В судебном процессе такого сорта наиболее существенной была бы, конечно, возможность получить помощь женщины, так как они имеют тесные связи с судьями, которые намного облегчают положение дел. Но тут у Йозефа К. мало шансов на успех. Он набросился на фрейлейн Бюрстнер, поцеловал ее в шею «у самого горла», но он, без сомнения, вкладывал в желание больше ненависти, чем любви. Жена судебного исполнителя, которую он встречает в пустынном зале ожидания, томится от сексуального желания, но, как только появляется ее любовник студент Бертольд, она бросается в его объятия, оставляя Йозефа К. в одиночестве. В дальнейшем любовное желание, которое неотступно следует почти по всем страницам романа, принимает форму порока: с Лени, служанкой адвоката Гульда, любовницей всех обвиняемых, которая охотно показывает свое «маленькое уродство» — ладонь с перепончатыми пальцами; с не по возрасту зрелыми уличными девчонками, осаждающими лестницу художника Титорелли, с которым, по-видимому, они проводят ночи. У Йозефа К., как и у Кафки, мало надежд на помощь со стороны женщин.

Тогда за него берется общество: дядя, заботящийся о добром имени семьи, которое он не желает видеть втоптанным в грязь бесчестьем процесса, отводит его к знакомому старому адвокату. И этот адвокат со смешной фамилией Гульд, что на старом возвышенном языке поэзии означает «милость», обещает ему воспользоваться всеми своими связями, чтобы вытащить его из процесса. Он не описывает всю иерархию судей, адвокатов, высоких чинов, от которых зависит судьба всех обвиняемых. Кто они, эти могущественные люди, которых никогда не видишь, но которые предстают как тщеславные и мстительные, чувствительные к лести и чинопочитанию? Люди ли они, которых убеждают прошениями, или боги, к которым обращаются с молитвами? Рассказ не дает определенного ответа, поскольку небо, как представляют себе Гульд и его друзья, создано наподобие общества людей, с его бесконечной иерархией, с такими же недостатками и слабостями. Об этих всемогущих заступниках ходят анекдоты: говорят, что некоторые из них, уставшие от назойливых просьб адвокатов, сбрасывают этих несчастных с лестницы. Чего только не рассказывают об этих персонажах, в существовании которых в конечном счете нет полной уверенности, как нет уверенности и в том, что их вмешательство могло бы что-либо изменить. Гульд — старый, больной и потрепанный адвокат — живет в мрачной лачуге, слабо освещаемой газовым светильником. Но в то же время он принадлежит к лучшему обществу города, являя собой порядок, общепринятые представления, общественные устои. Йозеф К., устав наконец от пустых обещаний и проволочек Гульда, решает обойтись без его услуг.

* ДАННЫЕ:
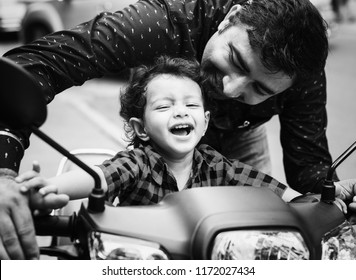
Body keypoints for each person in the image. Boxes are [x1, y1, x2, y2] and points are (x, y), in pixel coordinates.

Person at [0, 0, 355, 259]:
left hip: (238, 146)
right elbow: (35, 65)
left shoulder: (301, 77)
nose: (230, 91)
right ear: (229, 18)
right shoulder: (163, 22)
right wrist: (4, 176)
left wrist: (335, 199)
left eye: (260, 90)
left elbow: (310, 179)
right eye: (235, 60)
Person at [15, 56, 354, 214]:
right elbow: (100, 177)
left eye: (190, 105)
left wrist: (321, 203)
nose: (180, 112)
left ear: (204, 122)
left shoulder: (217, 166)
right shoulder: (138, 162)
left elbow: (278, 192)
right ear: (140, 129)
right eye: (164, 107)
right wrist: (49, 188)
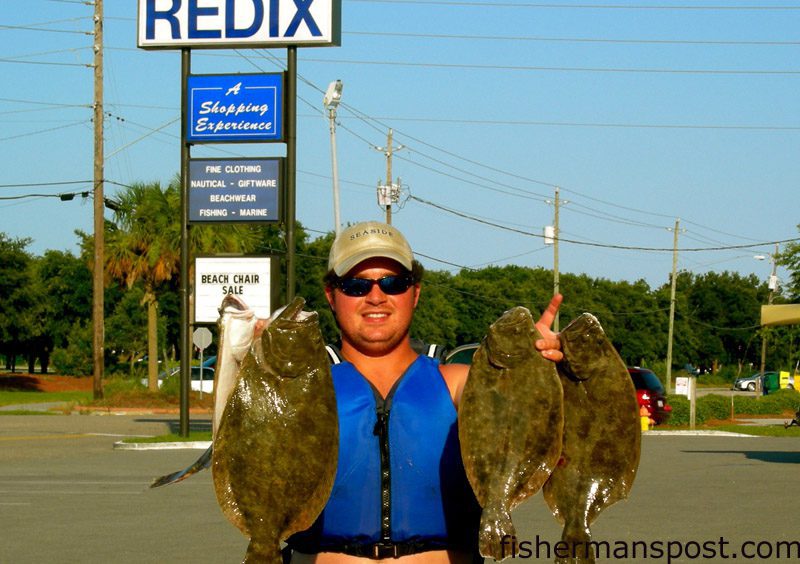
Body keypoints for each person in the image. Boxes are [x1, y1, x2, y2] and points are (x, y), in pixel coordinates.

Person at [286, 221, 563, 563]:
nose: (376, 296)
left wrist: (529, 366)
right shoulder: (297, 388)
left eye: (393, 283)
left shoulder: (460, 382)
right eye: (356, 285)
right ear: (331, 295)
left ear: (415, 293)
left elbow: (531, 427)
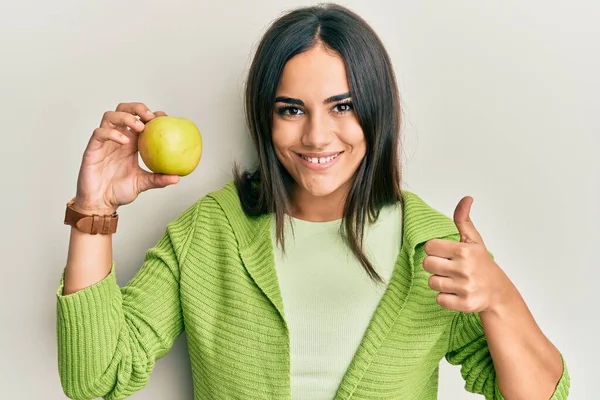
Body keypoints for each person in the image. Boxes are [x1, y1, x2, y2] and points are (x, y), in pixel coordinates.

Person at [56, 3, 570, 400]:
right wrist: (93, 210)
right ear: (265, 118)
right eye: (291, 110)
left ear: (377, 111)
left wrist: (500, 297)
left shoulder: (432, 248)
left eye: (342, 106)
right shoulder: (211, 233)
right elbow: (98, 378)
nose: (317, 136)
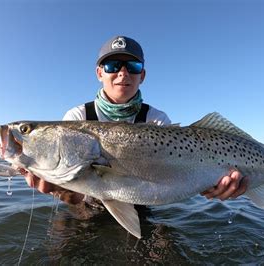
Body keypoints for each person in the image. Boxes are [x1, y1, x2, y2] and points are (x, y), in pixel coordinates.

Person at [23, 35, 248, 212]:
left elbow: (182, 177)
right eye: (112, 66)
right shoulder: (77, 117)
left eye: (132, 66)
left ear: (143, 75)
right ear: (99, 73)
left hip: (143, 209)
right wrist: (63, 191)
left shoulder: (157, 120)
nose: (123, 73)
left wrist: (213, 186)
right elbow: (76, 187)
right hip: (85, 208)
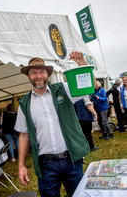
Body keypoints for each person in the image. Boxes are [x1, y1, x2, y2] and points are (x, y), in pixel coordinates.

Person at [14, 51, 95, 197]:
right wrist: (21, 165)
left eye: (42, 72)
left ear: (48, 74)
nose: (38, 76)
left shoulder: (63, 89)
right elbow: (24, 135)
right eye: (34, 73)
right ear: (28, 76)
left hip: (72, 159)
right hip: (46, 165)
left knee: (79, 194)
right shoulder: (24, 104)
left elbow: (91, 85)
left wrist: (81, 62)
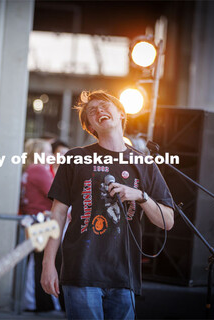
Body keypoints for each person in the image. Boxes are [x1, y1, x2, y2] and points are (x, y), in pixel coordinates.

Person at [41, 90, 175, 320]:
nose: (99, 111)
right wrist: (48, 264)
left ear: (121, 113)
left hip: (124, 275)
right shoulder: (75, 158)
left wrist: (140, 195)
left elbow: (168, 221)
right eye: (92, 112)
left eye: (104, 106)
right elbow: (58, 214)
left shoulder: (144, 164)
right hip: (81, 271)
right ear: (90, 127)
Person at [19, 138, 63, 312]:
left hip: (35, 221)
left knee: (39, 263)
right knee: (45, 263)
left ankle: (41, 303)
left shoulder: (31, 169)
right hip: (41, 222)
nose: (51, 155)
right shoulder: (38, 169)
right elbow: (56, 193)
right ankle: (41, 304)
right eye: (47, 151)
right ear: (38, 154)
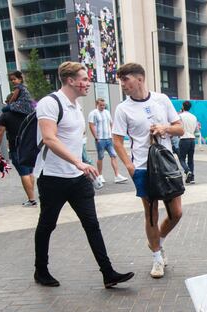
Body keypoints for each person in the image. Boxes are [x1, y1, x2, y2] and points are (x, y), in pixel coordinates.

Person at [32, 61, 133, 289]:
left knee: (92, 224)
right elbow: (49, 138)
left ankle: (108, 273)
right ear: (70, 80)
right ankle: (41, 270)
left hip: (77, 178)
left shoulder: (77, 107)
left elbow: (75, 142)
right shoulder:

* ЗАДАНИЕ: Подхватите текст о судебном процессе Йозефа К. и продолжите его сразу после последнего предложения.

* ОТВЕТ К ЗАДАНИЮ:
Ему рассказали о другом персонаже, который слывет ловкачом в урегулировании подобных процессов, его зовут Титорелли. Это голодный художник, который живет в мансарде в заброшенном квартале. Картины, что он рисует, изображают все один и тот же пустынный пейзаж. Но вялый, циничный, порочный Титорелли располагает лишь сомнительными уловками, ненадежными компромиссами, способными скорее камуфлировать процессы, нежели их выигрывать.

Йозеф К. не может сделать выбор между Гульдом и Титорелли: нужное ему решение не находится ни на одной, ни на другой стороне. Гульд — это холодный общественный порядок, лишенный смысла, Титорелли — беспорядок, распущенность, богема. Мы уже видели Кафку как в его американском романе, так и в жизни колеблющимся между оседлостью и приключением, между моральным комфортом и свободой. Подобный конфликт описывается в «Процессе», однако все изменилось: и с одной, и с другой стороны он находит только ложь и пустоту. Гульд и Титорелли — оба шулеры, торговцы ложной мудростью.

Но надо уточнить: Гульд, с его прошениями и молитвами, — это образ — или карикатура — мертвой религии, лишенной своего содержания, сведенной к практике, в добродетель которой верится с трудом; он — выражение изношенного, больного мира, несчастный пережиток в прошлом живой веры; все говорит в нем о разложении и смерти; он сам лишь чуть-чуть выходит из оцепенения только для того, чтобы запустить машину процесса, но машина сломана. Титорелли не верит ни в Бога, ни в черта, но его бесхарактерность вызывает лишь отвращение; в духоте, царящей в его мансарде, Йозеф К. чувствует, что вот-вот потеряет сознание.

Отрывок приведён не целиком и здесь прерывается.